Personal information
- Nationality: Turkish
- Born: 24 February 1998 (age 28) İzmir, Turkey
- Height: 1.85 m (6 ft 1 in)

Volleyball information
- Position: Middle blocker
- Current club: Hatay Volleybol
- Number: 2

Career
| Years | Teams |
| 2014–2018; 2019; 2019–2023; 2023–2024; 2024–2025; 2025–; – | Arkas; Edremit Bld.; Göztepe; Kapaklı Site; Manisa BB; Hatay Voleybol; |

Honours
Representing Turkey
Women's volleyball
Deaflympics
| Silver medal – second place | 2025 Tokyo | Team |
| Gold medal – first place | 2021 Caxias do Sul | Team |
World Championships
| Gold medal – first place | 2021 Chianciano Terme | Team |
European Championships
| Silver medal – second place | 2023 Karabük | Team |

= İlayda Alkan =

Turkish volleyball player (born 1998)

İlayda Alkan (born 24 February 1998) is a Turkish female deaf volleyball player. She plays in the middle biocker position.

== Club career ==
Alkan became interested in sports by attending volleyball matches of her older sister Nazlı Alkan. She so started playing volleyball with the encouragement of her sister's coaches and her family.

In the 2014–15 season, she joined Arkas in her hometown. In 2019, after four seasons, she played a while at Edremit Bld. in Balıkesir, and then transferred to her hometown-based club Göztepe, where her sister was serving as team captain. She last played for Göztepe in the 2022–23 Turkish First Volleyball League.
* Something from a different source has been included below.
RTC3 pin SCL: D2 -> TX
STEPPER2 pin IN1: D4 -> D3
In May 2023, she moved to Tekirdağ and joined Kapaklı Site for the 2023–24 season. After one season, she transferred to Manisa BB. In the 2025–26 season, she joined Hatay Voleybol.
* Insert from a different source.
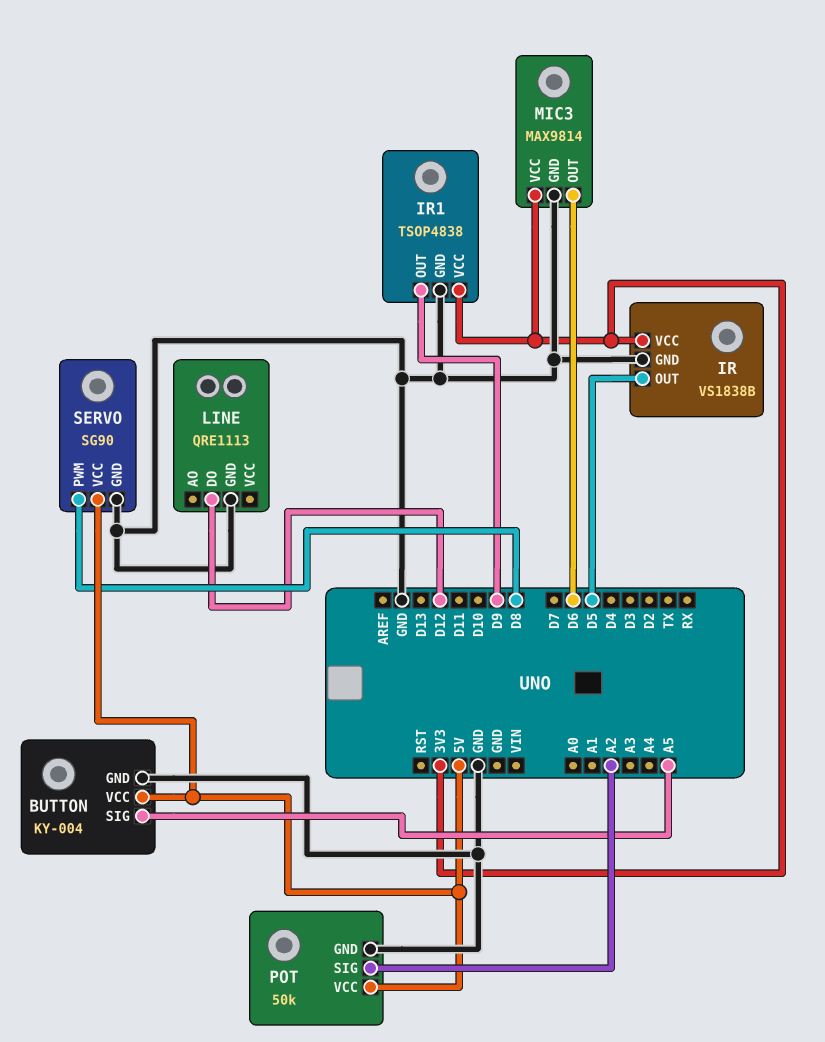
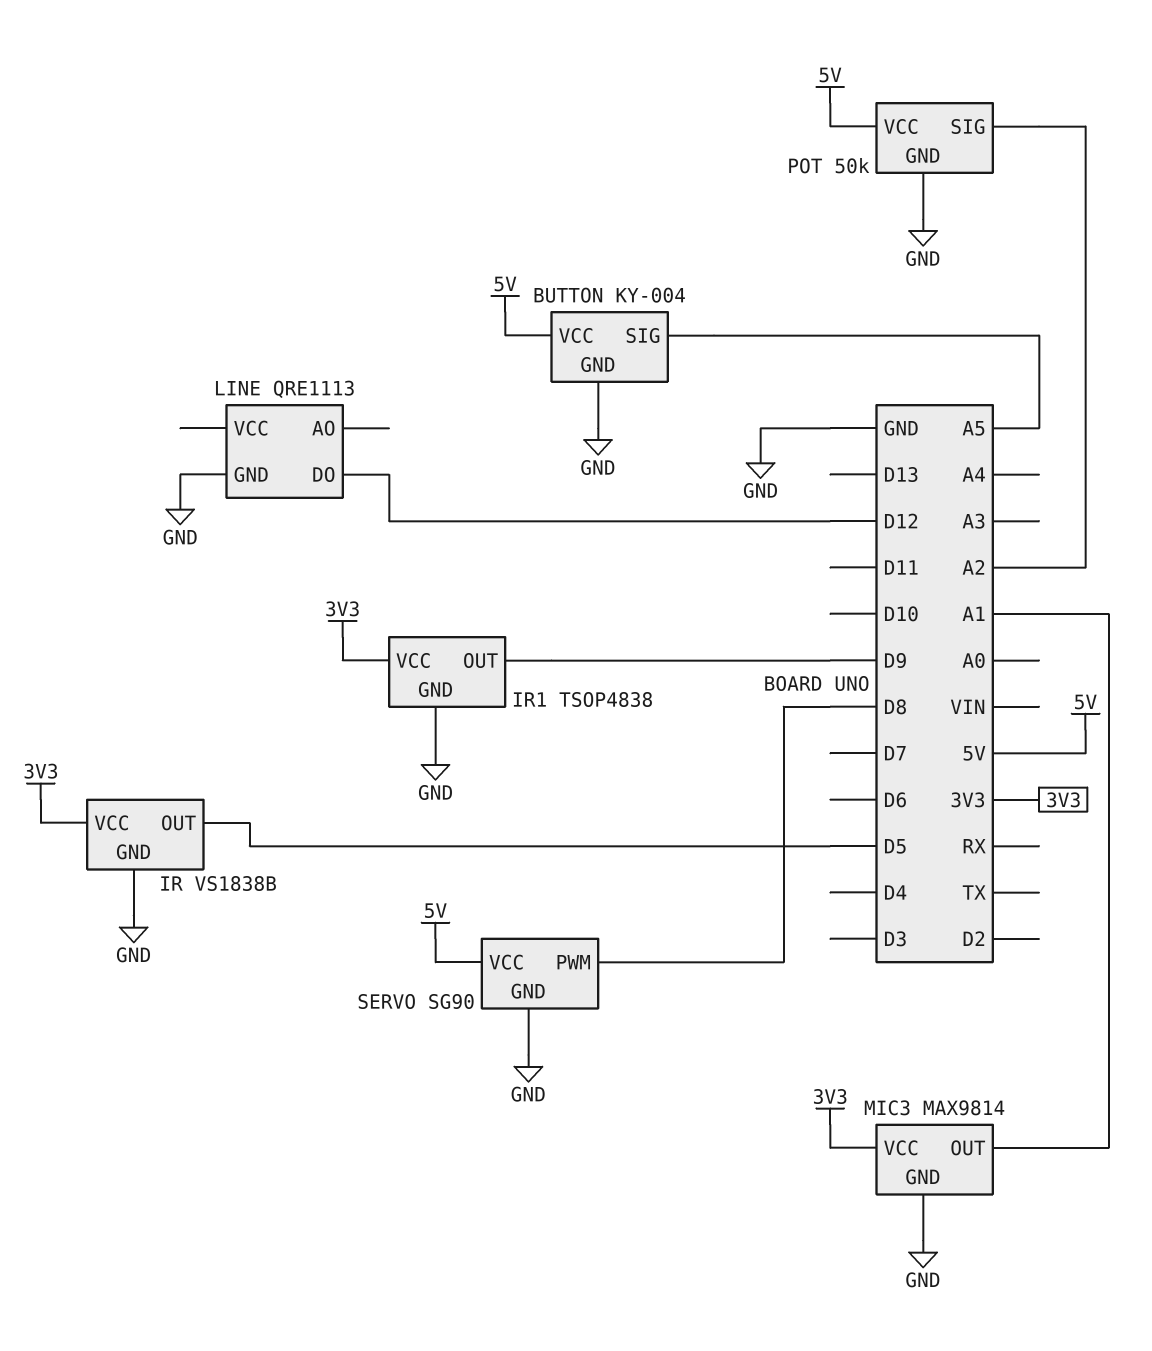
MIC3 pin OUT: D6 -> A1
She is tall and plays in the middle blocker position.

== International career ==
Alkan is a member of the Turkey women's national deaf volleyball team. She captured the gold medal with her team at the 2021 World Deaf Volleyball Championships in Chianciano Terme, Italy. She competed at the Summer Deaflympics. With her team, she won the gold medal at the 2021 Caxias do Sul Deaflympics in Brazil, which took place in 2022. In 2023, she won the silver medal at the 11th European Deaf Volleyball Championships in Karabük, Turkey. She won the silver medal at the 2025 Tokyo Deaflympics in Japan.

== Personal life ==
İlayda Alkan was born on 24 February 1998. Her two-year older sister Nazlı Alkan is also a professional volleyball player.

She suffered hearing loss as a result of a seizure she contracted at a young age, and has had to live her life with a 52% hearing impairment.